INPUT DATA START

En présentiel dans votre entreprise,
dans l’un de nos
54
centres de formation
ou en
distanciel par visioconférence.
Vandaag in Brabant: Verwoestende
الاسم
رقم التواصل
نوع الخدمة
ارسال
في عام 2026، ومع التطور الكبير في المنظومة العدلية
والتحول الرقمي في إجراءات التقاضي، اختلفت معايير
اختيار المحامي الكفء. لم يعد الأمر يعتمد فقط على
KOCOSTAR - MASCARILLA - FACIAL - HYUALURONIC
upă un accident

INPUT DATA END
INPUT DATA START

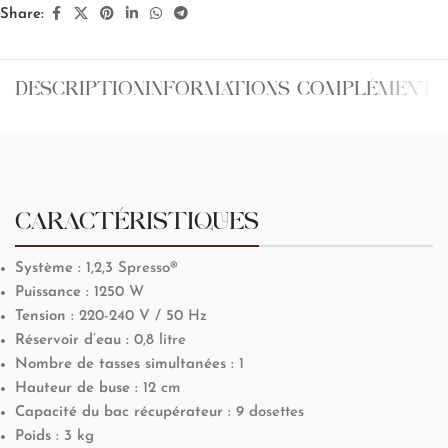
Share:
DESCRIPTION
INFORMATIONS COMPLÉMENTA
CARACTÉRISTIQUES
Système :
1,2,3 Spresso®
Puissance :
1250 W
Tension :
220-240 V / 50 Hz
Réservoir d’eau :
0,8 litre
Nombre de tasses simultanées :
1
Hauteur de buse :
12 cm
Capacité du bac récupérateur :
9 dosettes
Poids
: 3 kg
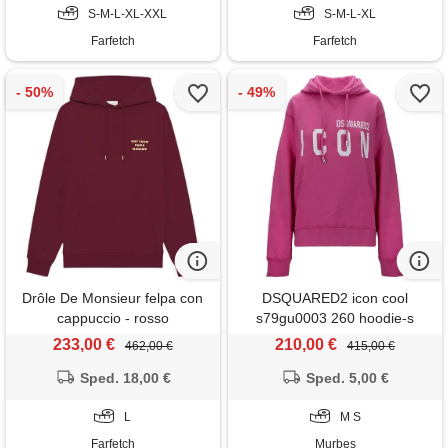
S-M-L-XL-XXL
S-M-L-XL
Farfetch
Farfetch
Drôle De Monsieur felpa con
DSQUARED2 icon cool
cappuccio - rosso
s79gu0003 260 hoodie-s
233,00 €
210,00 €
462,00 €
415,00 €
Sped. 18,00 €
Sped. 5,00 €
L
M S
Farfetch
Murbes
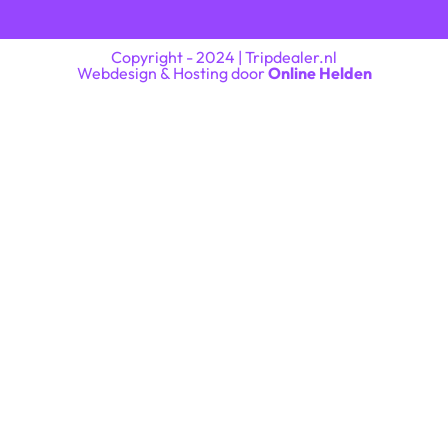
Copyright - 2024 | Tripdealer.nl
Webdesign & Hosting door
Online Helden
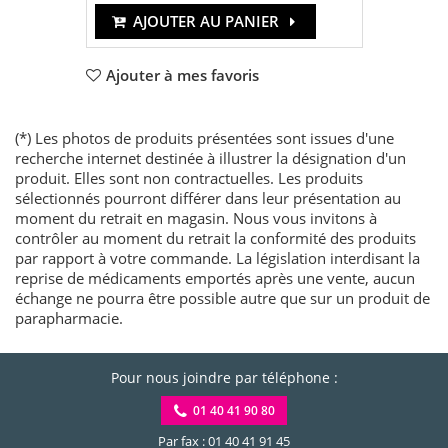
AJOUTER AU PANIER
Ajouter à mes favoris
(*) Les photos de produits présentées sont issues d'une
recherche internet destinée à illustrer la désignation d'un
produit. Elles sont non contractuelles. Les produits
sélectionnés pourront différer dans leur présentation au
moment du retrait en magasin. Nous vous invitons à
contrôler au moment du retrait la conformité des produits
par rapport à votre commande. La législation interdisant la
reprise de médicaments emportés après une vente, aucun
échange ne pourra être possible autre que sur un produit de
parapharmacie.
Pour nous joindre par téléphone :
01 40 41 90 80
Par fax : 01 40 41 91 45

INPUT DATA END
INPUT DATA START

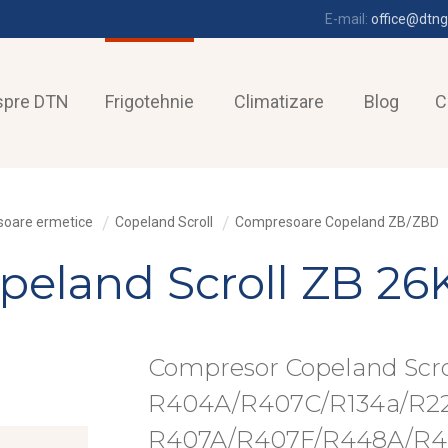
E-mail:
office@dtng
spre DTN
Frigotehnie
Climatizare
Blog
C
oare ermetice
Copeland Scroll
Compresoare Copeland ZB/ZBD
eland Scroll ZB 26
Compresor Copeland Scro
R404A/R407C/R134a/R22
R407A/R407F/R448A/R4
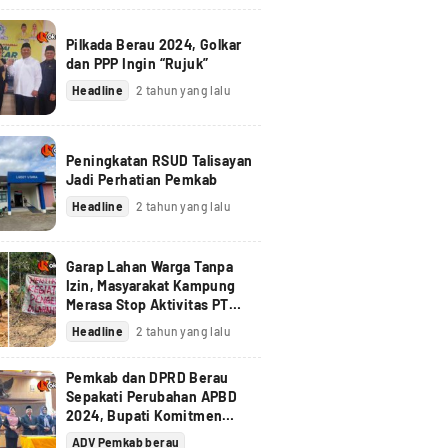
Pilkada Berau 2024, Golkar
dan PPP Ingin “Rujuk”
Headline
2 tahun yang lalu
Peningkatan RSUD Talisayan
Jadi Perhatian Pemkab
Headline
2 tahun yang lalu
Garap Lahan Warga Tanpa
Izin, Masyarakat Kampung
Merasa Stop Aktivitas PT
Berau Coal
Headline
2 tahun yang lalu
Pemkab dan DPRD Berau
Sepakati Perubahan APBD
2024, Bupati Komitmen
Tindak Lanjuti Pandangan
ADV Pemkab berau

INPUT DATA END

WHAT TO DO:
Check each line of the entries above for the word "moment". List the ones that have it.

YOUR RESPONSE:
moment du retrait en magasin. Nous vous invitons à
contrôler au moment du retrait la conformité des produits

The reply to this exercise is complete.